Jaime Barroso

Personal information
- Full name: Jaime Barroso Porteros
- Date of birth: 23 September 2007 (age 18)
- Place of birth: Madrid, Spain
- Position: Forward

Team information
- Current team: Real Madrid C
- Number: 9

Youth career
- 2014–2020: Periso CF
- 2020–2021: Sporting Hortaleza
- 2021–2022: Rayo Vallecano
- 2022–2025: Real Madrid

Senior career*
- Years: Team / Apps / (Gls)
- 2024–: Real Madrid C / 24 / (6)

International career^{‡}
- 2023: Spain U16 / 2 / (1)
- 2023: Spain U17 / 2 / (1)
- 2024: Spain U18 / 1 / (0)

= Jaime Barroso (footballer) =

Spanish footballer (born 2007)

Jaime Barroso Porteros (born 23 September 2007) is a Spanish professional footballer who plays as a forward for Real Madrid C.

==Early life==
Barroso was born on 23 September 2007 in Madrid, Spain. A native of the city, he grew up supporting Spanish La Liga side Real Madrid CF. Growing up, he regarded Brazil international Ronaldo and Portugal international Cristiano Ronaldo as his football idols.

==Club career==
As a youth player, Barroso joined the youth academy of Periso CF. Following his stint there, he joined the youth academy of Sporting Hortaleza in 2020.

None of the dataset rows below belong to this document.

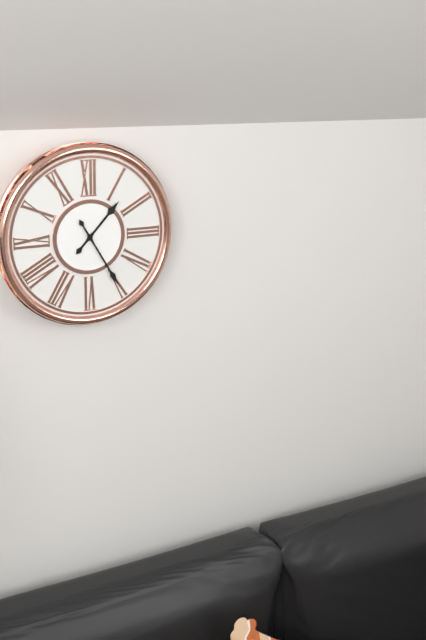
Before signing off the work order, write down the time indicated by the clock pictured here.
1:25
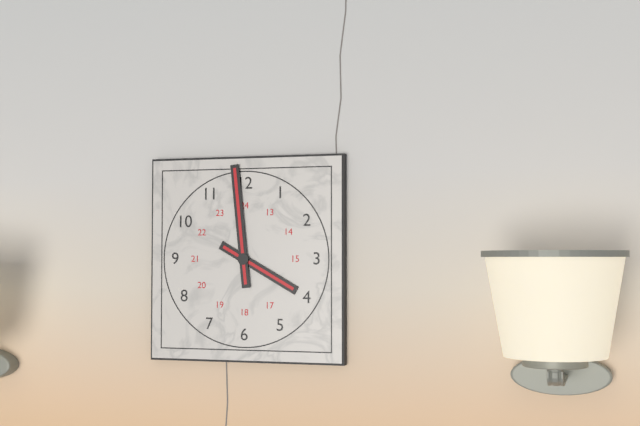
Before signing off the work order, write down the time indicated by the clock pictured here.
3:59
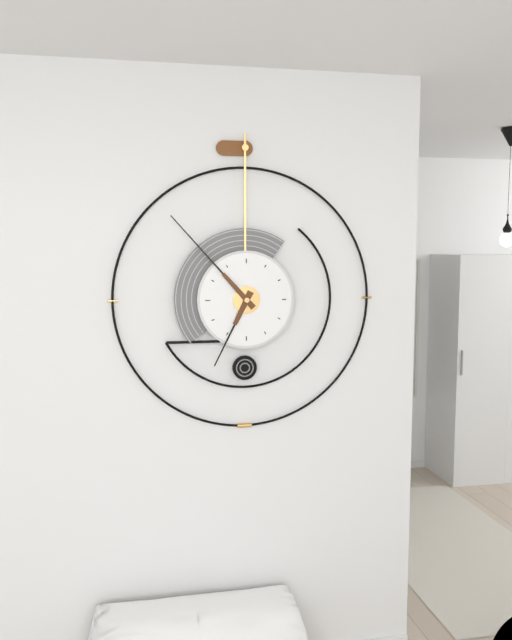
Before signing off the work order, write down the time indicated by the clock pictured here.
6:53
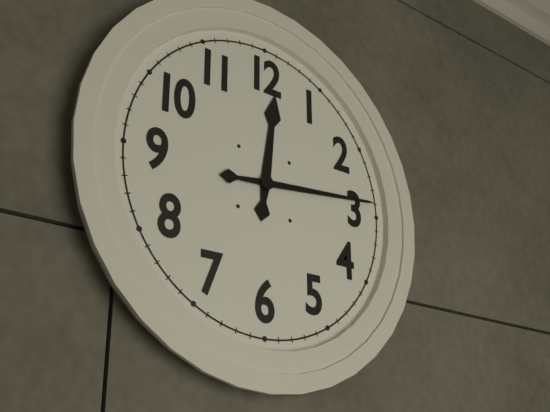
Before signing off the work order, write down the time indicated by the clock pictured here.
12:14
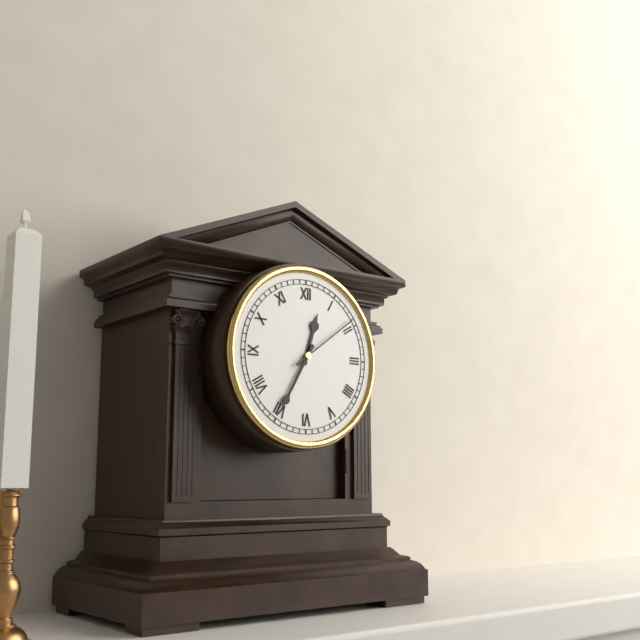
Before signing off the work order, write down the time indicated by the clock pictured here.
12:35:09
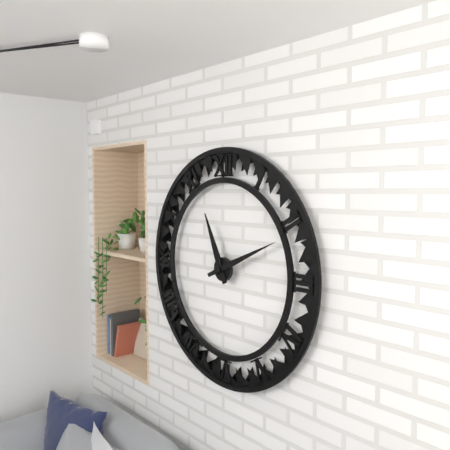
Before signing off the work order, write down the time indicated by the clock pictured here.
11:11
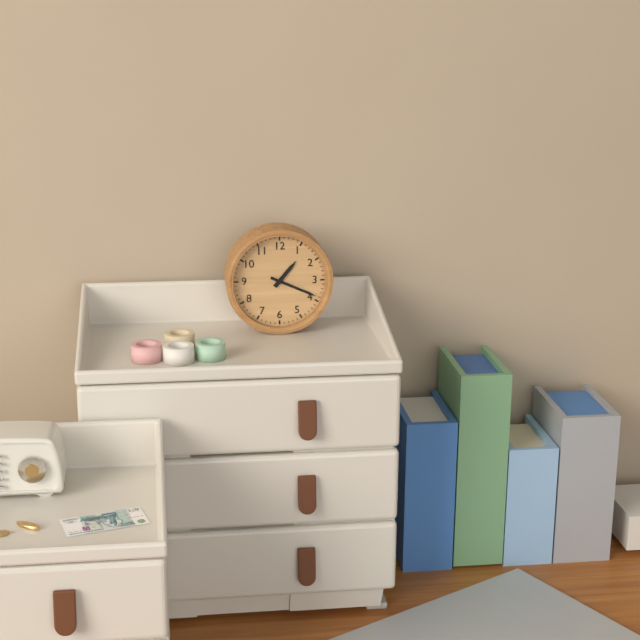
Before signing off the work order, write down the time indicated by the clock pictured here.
1:19
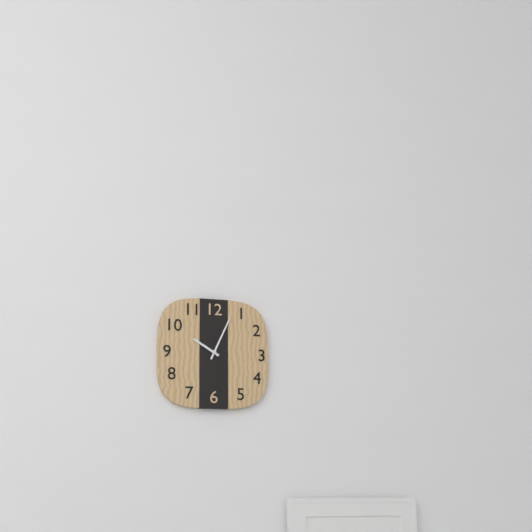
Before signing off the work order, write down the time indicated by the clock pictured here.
10:04
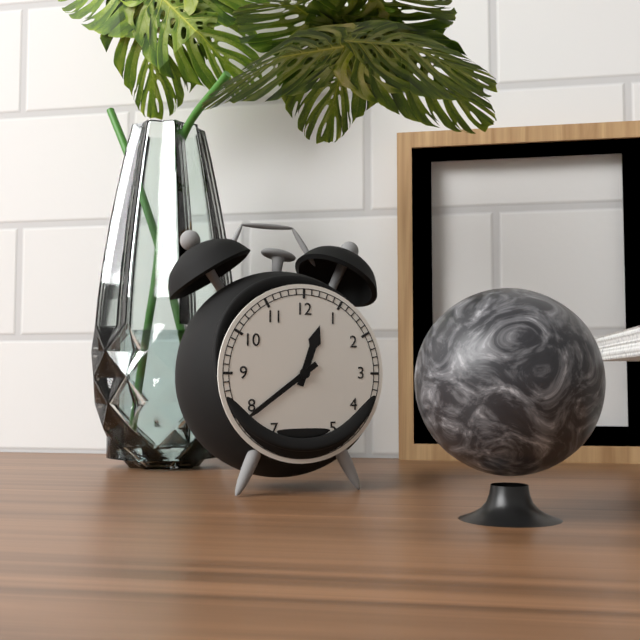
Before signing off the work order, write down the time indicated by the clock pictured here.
12:39
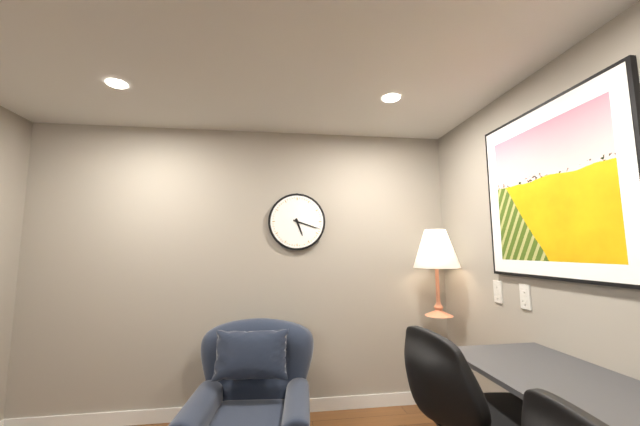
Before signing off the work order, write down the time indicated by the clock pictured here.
5:18
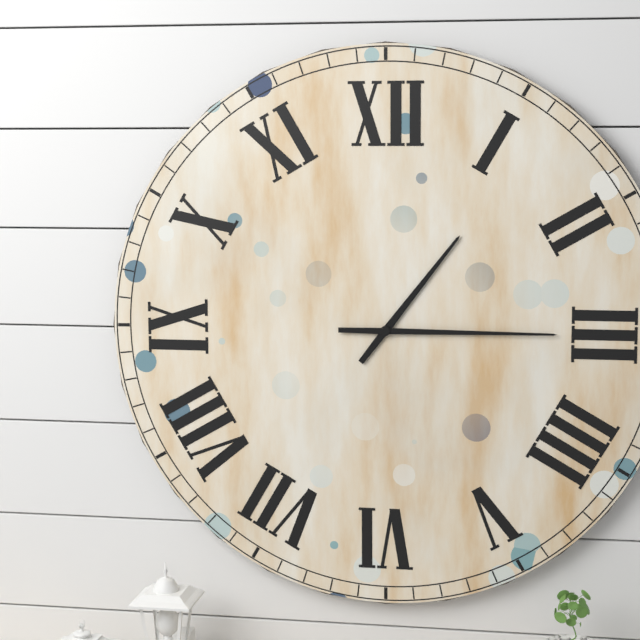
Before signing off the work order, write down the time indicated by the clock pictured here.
1:15
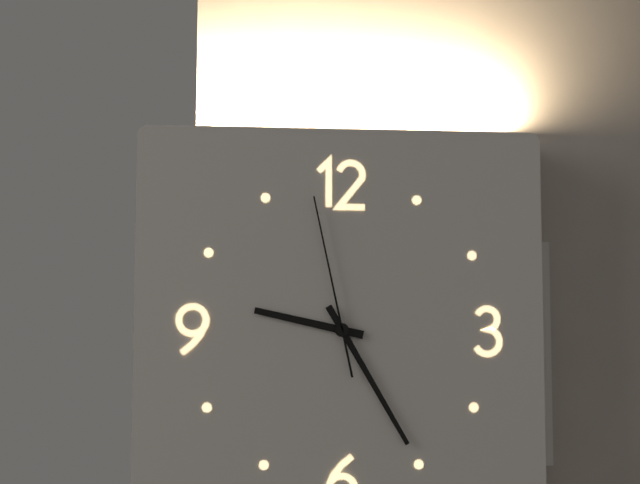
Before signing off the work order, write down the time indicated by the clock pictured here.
9:25:58
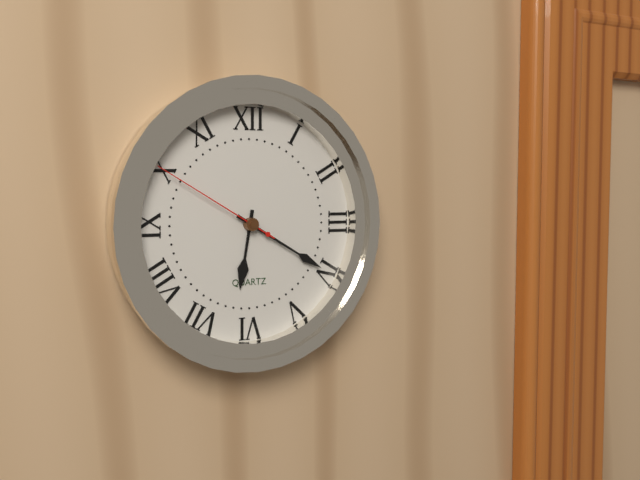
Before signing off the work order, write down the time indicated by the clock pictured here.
6:20:50
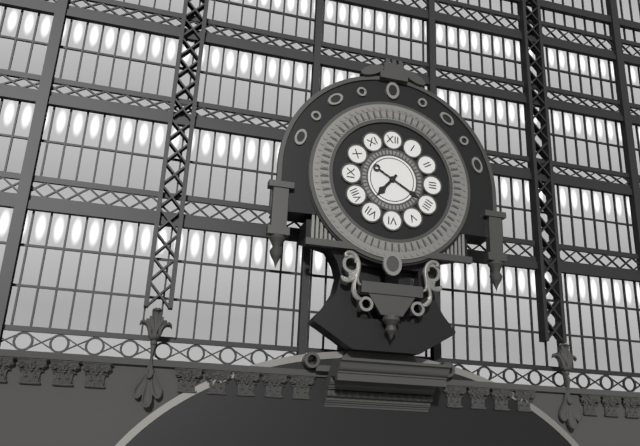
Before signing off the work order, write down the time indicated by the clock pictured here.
7:20
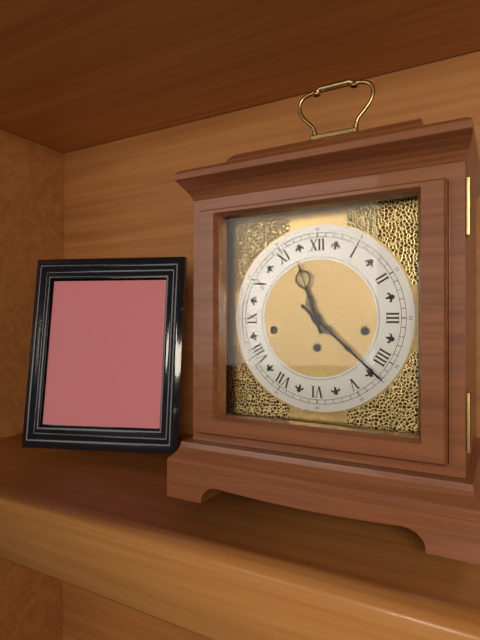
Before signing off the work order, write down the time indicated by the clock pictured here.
11:22
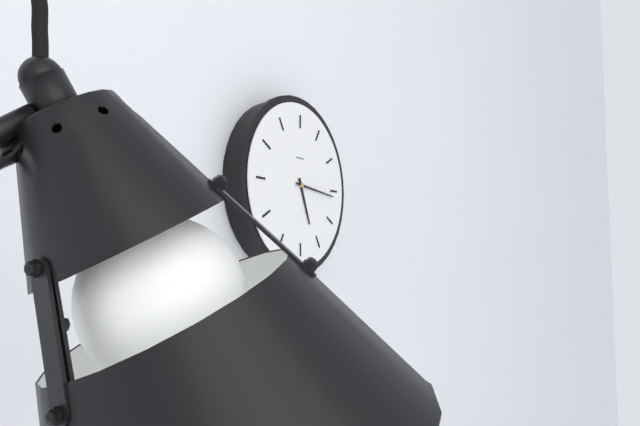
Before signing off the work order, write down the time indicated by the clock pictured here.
5:16
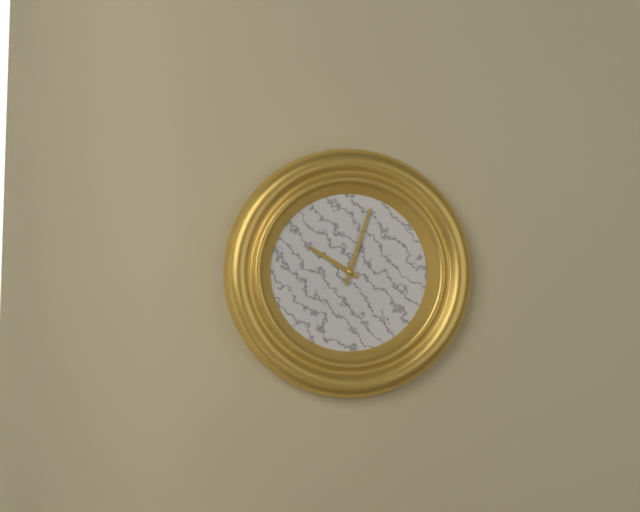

Subsequently, he joined the youth academy of Rayo Vallecano in 2021. During the summer of 2022, he joined the youth academy of La Liga side Real Madrid CF and was promoted to the club's C team in 2022.

==International career==
Barroso is a Spain youth international. On 10 October 2024, he debuted for the Spain national under-18 football team during a 4–0 away friendly win over the Romania national under-18 football team.

==Style of play==
Barroso plays as a forward and is left-footed. American news website The Sporting News wrote in 2024 that he "is a physically powerful player with excellent aerial ability, both finishing and pivoting, and is regarded as a great finisher and finisher".